If a line in the material below has the word "comprensión", copy it.
═════ RECORD EXTRACTS ═════
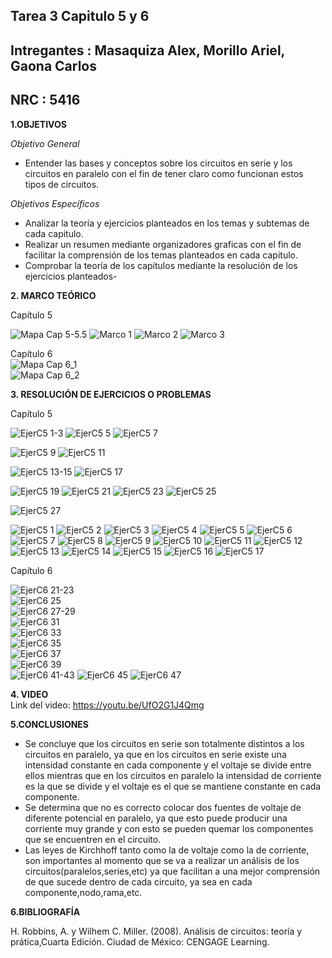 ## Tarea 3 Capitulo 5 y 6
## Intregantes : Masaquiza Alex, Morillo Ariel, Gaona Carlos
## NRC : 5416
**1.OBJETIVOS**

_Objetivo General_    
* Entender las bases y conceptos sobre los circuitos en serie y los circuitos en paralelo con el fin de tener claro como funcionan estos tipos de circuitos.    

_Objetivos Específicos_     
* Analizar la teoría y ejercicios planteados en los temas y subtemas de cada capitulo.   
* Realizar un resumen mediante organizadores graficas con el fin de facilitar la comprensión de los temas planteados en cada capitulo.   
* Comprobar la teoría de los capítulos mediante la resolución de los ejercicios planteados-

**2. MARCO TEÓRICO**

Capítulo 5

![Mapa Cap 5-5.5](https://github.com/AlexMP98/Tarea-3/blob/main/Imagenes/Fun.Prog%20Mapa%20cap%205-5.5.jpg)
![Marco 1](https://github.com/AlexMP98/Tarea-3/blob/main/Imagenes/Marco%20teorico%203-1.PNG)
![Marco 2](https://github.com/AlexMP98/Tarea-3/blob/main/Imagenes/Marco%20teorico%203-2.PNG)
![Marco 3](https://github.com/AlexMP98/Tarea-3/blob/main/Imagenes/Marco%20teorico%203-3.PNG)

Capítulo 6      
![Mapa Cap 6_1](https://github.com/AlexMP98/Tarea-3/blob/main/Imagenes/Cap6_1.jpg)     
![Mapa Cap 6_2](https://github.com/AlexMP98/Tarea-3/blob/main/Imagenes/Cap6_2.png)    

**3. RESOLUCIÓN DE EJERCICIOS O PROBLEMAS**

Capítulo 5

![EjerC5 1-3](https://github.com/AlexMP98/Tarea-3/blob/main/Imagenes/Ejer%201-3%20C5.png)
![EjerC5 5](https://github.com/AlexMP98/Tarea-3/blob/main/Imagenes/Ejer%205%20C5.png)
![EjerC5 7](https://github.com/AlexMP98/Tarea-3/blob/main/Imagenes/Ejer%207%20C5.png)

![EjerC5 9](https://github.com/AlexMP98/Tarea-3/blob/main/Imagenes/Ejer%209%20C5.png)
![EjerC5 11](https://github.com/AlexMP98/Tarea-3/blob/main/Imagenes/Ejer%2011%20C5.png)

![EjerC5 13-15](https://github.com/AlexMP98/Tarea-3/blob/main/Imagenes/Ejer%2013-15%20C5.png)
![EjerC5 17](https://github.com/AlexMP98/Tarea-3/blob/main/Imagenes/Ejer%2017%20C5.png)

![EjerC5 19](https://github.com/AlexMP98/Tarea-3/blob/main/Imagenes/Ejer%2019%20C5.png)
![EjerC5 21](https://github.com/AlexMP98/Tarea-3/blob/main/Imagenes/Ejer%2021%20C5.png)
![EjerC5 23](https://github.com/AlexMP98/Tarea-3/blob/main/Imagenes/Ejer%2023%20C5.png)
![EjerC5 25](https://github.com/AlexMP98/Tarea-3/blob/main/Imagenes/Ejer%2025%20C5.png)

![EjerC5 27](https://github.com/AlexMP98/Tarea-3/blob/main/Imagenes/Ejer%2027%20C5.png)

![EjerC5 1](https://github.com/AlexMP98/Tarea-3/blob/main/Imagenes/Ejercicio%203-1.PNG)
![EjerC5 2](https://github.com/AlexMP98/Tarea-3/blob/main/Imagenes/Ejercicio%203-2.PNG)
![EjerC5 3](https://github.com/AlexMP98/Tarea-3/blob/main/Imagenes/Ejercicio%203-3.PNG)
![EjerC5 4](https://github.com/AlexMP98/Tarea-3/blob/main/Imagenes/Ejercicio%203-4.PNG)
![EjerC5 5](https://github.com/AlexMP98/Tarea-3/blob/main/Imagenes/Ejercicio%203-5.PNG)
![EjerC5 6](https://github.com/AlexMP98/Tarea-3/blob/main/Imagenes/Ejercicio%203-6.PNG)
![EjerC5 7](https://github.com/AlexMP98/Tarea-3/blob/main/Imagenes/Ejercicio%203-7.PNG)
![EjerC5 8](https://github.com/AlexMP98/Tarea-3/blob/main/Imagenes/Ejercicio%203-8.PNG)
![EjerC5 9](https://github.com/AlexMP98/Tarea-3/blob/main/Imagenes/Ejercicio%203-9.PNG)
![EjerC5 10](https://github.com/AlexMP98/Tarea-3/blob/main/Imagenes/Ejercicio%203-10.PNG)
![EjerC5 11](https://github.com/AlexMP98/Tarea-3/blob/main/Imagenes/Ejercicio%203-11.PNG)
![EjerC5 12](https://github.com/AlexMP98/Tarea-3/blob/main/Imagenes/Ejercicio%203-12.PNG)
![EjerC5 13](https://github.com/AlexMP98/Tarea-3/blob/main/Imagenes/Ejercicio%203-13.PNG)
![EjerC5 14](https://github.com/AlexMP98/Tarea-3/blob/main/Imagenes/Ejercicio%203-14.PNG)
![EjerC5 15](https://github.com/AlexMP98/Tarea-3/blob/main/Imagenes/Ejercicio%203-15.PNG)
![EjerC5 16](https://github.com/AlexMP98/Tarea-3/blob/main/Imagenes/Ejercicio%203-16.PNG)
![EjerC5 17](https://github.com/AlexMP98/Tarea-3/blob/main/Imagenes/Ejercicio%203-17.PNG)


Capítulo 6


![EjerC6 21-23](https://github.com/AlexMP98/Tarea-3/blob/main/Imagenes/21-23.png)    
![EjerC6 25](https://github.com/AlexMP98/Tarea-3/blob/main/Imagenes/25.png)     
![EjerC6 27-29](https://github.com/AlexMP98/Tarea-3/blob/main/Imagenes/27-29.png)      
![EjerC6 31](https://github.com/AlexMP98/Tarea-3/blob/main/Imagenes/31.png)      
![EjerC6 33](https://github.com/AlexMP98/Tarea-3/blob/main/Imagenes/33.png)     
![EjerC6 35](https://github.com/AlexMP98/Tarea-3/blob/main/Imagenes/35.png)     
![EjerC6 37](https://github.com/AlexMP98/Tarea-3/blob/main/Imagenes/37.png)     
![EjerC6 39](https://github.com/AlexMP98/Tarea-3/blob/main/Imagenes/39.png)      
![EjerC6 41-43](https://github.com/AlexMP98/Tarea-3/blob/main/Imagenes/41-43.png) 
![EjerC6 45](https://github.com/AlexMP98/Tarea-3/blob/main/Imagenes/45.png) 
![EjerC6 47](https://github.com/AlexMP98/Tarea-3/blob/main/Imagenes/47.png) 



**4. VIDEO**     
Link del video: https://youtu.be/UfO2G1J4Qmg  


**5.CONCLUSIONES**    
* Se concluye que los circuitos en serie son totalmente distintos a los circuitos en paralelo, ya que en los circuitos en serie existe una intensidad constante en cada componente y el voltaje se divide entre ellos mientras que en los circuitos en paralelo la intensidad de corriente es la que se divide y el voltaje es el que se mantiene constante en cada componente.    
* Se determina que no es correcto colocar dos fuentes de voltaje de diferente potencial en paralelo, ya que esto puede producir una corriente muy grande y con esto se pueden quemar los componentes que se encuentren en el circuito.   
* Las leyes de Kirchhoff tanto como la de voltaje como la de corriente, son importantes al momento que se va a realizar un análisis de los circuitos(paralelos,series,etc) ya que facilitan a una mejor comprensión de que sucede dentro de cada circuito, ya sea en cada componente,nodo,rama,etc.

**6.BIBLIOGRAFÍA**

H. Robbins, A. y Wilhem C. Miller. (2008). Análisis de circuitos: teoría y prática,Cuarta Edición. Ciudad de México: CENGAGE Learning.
═════
═════ RECORD EXTRACTS ═════
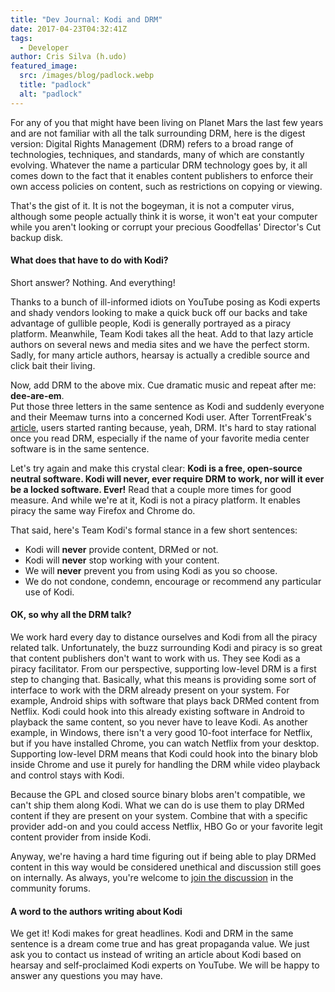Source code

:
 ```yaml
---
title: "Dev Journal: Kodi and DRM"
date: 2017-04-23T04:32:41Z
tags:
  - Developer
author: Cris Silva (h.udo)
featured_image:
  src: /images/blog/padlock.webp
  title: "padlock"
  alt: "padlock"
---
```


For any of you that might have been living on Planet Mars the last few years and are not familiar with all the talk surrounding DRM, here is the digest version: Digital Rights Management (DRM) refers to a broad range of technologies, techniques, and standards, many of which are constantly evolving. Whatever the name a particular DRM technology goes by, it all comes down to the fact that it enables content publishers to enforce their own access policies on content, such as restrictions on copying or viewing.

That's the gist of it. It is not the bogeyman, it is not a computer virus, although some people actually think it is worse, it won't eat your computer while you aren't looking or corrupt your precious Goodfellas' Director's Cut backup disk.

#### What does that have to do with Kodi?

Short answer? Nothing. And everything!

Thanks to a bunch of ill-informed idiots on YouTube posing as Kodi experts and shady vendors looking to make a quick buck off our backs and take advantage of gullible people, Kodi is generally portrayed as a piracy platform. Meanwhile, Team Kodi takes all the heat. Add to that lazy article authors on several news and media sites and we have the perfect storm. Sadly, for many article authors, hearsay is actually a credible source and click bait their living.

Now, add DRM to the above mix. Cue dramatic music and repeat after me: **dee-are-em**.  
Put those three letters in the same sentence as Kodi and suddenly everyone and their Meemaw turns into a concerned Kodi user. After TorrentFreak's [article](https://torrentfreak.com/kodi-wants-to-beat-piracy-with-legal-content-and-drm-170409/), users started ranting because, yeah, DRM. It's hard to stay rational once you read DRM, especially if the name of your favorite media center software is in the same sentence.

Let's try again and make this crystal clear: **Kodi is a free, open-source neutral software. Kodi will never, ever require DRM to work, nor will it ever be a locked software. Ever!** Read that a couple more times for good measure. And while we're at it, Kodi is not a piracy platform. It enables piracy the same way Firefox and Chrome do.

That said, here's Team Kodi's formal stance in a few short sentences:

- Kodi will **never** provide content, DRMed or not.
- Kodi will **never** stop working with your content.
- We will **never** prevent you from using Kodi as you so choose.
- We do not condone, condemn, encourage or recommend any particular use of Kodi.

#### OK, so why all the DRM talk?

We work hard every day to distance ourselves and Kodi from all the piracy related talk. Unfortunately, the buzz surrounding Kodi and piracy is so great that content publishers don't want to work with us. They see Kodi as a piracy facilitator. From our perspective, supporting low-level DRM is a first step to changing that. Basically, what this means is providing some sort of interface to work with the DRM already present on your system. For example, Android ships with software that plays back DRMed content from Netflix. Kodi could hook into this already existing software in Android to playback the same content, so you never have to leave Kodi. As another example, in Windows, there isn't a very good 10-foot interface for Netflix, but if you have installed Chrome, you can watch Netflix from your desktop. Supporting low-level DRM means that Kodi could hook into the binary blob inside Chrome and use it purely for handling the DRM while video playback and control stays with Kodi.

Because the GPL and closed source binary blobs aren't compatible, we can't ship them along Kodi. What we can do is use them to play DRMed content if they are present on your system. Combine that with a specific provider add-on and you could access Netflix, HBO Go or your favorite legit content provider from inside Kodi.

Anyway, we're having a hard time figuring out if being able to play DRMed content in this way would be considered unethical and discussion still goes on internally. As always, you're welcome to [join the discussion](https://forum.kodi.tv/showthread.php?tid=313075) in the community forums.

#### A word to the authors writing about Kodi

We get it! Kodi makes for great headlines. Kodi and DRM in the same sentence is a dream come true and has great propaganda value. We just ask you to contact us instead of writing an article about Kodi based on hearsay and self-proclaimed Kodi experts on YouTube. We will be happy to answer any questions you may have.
═════
* [ANSWER TO THE PROBLEM]:
* Realizar un resumen mediante organizadores graficas con el fin de facilitar la comprensión de los temas planteados en cada capitulo.   
* Las leyes de Kirchhoff tanto como la de voltaje como la de corriente, son importantes al momento que se va a realizar un análisis de los circuitos(paralelos,series,etc) ya que facilitan a una mejor comprensión de que sucede dentro de cada circuito, ya sea en cada componente,nodo,rama,etc.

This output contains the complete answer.